With this code I want to obtain a startdate, enddate and seq_date for each unique individual. However, I only get one startdate (from all the first individual) and one enddate (from the last individual). Next to the above code I have tried the following code too:

Subjects <- unique(Dataset$ID)
for (i in Subjects){
  startdate[i] <- head(Dataset$DATE[i])
  enddate[i] <- tail(Dataset$DATE[i])
  seq_date[i] <- seq(as.Date(startdate[i]), as.Date(enddate[i]), "days") 
}

But this results in the error: Error in seq.int(0, to0 - from, by) : 'to' must be a finite number

How can I make this for loop work so that I get a startdate, enddate and seq_date for each individual?

SFKR
  • 13
  • 3
  • Hi SFKR, welcome to Stack Overflow! We’ll need your data, or at least an example, to understand your issue and test solutions. You can share it in copy-pasteable form by running `dput(Dataset)` or `dput(head(Dataset, 20))` in R then pasting the result into your question. Take a look at [How to make a great R reproducible example](https://stackoverflow.com/q/5963269/17303805) for more details. Thanks! – zephryl Jan 14 '23 at 14:08

2 Answers2

0
Subjects <- unique(Dataset$ID)

Will return a vector with the unique ID's. You can't use these to index the data.frame. For example when your ID's are the following the subjects will be:

ID <- c(10,20,10,20)
Subjects <- unique(ID) # equal to c(10, 20)

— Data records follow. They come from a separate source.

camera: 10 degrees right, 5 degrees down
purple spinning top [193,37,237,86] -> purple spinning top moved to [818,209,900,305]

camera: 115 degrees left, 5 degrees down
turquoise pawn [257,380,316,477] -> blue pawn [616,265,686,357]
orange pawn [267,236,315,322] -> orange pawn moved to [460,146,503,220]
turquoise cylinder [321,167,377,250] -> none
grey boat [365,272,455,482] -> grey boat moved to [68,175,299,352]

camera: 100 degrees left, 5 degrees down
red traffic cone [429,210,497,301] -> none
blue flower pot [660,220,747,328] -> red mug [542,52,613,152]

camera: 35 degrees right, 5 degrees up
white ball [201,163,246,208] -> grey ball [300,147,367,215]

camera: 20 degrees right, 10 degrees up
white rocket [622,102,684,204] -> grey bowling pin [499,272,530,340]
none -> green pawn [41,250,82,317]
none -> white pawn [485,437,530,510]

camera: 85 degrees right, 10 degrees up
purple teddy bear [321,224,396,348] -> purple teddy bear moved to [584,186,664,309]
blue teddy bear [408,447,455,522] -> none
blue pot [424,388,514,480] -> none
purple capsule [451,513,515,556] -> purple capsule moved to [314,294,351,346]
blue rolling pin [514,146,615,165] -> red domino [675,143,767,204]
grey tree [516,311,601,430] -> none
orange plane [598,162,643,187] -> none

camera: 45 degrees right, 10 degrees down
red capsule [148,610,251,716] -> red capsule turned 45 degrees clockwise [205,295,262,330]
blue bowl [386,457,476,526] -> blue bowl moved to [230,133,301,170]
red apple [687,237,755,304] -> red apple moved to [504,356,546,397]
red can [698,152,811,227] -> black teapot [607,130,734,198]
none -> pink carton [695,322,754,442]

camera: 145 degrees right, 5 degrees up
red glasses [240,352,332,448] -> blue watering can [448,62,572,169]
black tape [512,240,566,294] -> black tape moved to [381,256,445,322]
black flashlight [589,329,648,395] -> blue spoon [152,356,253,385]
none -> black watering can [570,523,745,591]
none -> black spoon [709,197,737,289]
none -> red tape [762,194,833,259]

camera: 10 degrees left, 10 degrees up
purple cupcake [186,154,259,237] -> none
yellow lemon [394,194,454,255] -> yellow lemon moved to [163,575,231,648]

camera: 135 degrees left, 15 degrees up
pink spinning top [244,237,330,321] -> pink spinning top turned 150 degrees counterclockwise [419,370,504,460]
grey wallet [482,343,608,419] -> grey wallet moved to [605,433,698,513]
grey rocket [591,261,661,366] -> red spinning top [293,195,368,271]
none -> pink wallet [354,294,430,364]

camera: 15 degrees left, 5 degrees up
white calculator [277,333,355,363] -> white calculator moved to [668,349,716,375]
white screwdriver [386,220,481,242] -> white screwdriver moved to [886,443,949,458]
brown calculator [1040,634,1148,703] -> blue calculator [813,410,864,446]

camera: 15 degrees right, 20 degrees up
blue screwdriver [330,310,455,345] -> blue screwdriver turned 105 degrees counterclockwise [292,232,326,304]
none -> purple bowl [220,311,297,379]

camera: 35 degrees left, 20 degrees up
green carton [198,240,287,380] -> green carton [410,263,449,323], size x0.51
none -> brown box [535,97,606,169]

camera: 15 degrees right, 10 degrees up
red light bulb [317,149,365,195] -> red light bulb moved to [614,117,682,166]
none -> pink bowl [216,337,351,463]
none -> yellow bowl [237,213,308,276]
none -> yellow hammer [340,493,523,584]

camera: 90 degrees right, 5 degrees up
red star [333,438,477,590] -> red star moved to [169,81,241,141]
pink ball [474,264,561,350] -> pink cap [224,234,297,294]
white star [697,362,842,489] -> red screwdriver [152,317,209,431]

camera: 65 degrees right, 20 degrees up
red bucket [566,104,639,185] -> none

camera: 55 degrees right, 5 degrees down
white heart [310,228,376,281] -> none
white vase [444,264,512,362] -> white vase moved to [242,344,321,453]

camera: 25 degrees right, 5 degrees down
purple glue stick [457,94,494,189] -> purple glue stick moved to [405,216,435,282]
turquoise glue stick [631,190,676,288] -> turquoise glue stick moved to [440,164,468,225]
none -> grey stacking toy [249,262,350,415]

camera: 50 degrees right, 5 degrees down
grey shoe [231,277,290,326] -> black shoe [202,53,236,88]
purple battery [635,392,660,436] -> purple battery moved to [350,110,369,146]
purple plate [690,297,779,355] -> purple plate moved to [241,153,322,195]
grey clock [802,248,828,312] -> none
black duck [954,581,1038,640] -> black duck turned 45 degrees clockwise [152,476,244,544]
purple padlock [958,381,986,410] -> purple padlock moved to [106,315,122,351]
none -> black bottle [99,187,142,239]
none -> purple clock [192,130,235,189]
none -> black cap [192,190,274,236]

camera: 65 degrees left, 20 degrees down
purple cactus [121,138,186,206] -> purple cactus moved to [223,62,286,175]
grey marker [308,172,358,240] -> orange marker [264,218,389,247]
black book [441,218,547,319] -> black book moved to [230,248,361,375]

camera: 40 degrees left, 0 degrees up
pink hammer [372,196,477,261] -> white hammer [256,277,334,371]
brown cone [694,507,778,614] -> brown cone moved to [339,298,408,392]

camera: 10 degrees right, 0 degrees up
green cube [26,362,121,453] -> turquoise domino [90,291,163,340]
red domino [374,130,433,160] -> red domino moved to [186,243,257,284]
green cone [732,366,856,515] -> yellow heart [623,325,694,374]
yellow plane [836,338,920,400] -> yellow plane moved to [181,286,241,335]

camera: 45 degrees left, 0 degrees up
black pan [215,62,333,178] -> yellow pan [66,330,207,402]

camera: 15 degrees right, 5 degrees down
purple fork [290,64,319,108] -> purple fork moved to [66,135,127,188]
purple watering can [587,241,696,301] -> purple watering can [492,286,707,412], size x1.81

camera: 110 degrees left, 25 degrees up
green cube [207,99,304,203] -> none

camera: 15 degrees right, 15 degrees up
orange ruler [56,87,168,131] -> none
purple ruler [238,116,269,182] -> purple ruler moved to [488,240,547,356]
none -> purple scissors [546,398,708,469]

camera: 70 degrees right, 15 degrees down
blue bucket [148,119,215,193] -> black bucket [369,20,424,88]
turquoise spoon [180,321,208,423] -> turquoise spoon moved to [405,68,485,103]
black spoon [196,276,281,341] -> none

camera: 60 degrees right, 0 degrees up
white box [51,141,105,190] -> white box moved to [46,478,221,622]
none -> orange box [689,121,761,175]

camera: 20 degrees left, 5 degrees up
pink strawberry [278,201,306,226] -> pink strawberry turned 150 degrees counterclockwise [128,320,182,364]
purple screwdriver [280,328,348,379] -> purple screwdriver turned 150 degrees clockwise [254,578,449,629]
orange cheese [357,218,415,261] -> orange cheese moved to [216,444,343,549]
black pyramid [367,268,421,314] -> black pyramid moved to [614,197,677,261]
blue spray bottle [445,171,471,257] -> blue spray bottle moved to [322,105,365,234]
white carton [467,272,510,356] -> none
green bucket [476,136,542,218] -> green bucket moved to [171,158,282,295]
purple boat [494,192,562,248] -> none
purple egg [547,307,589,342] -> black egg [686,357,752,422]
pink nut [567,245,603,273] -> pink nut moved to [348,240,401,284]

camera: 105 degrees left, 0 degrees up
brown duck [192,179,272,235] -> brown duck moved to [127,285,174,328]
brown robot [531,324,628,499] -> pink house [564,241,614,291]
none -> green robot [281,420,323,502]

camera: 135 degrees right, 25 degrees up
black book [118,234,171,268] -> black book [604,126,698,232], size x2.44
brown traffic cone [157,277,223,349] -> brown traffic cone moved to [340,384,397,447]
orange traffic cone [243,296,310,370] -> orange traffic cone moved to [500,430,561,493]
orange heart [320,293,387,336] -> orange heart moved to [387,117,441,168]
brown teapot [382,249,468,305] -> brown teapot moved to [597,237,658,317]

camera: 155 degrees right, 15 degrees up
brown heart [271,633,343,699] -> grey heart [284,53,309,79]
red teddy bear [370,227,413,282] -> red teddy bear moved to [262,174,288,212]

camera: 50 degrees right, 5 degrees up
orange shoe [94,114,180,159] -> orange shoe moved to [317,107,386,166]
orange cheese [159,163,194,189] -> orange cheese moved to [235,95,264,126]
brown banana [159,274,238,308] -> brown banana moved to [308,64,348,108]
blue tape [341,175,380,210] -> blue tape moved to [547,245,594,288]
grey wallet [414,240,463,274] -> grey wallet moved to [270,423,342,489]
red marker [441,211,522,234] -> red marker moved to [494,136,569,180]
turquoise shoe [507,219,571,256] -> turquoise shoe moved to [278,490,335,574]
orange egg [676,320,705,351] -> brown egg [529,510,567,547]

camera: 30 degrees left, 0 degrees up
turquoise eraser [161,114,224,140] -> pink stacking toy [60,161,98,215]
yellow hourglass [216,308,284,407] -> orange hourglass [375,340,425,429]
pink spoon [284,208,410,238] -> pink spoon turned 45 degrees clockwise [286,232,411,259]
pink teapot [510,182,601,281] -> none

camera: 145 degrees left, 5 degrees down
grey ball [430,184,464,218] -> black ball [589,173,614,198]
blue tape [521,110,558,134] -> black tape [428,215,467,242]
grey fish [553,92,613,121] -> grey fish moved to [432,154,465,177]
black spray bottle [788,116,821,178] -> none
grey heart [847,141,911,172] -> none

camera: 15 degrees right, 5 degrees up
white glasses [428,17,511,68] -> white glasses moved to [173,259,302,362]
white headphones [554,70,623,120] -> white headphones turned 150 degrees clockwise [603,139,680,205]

So when your do ID[Subjects[1]] you will get the 10th record from ID as Subjects[1] equals 10; and not the records belonging to all subjects with ID equal to 10. For that you will need to do

ID[ID == Subjects[i]]

So your example becomes something like

Subjects <- unique(Dataset$ID)
for (i in Subjects) {
  selection <- Dataset$ID == Subjects[i]
  startdate <- head(Dataset$DATE[selection], 1)
  enddate <- tail(Dataset$DATE[selection], 1)
  seq_date <- seq(as.Date(startdate), as.Date(enddate), "days") 
}

I also added ,1 to the head and tail calls to only get the first resp. last elements.

Jan van der Laan
  • 8,005
  • 1
  • 20
  • 35
  • Hi! This method did not solve the problem I was trying to solve! I have added an extra answer as I have found out how to do it! – SFKR Apr 04 '23 at 11:53
0

The answer to the question I mentioned above is the following code:

(I converted the date to numerical time prior to the upcoming loop. Remember the startdate for each ID (for example make a new column containing that with df <- df %>% group_by(ID) %>% mutate(new_column = first(date)) if you want to convert it back to a date pattern.)

un <- unique(data$ID) #the subjects in the dataset
for (i in un){
  startdate <- min(data$TIME[data$ID == i]) 
  enddate <- max(data$TIME[data$ID == i]) 
  time <- seq(startdate,enddate, by = 1) #1 would be your preferred time step here 
  merged_frame <- data.frame(ID = i, TIME = time)
  data <- rbind(data,merged_frame)
}
data <- data[!duplicated(data),] #remove rows with the same date/time stamp
SFKR
  • 13
  • 3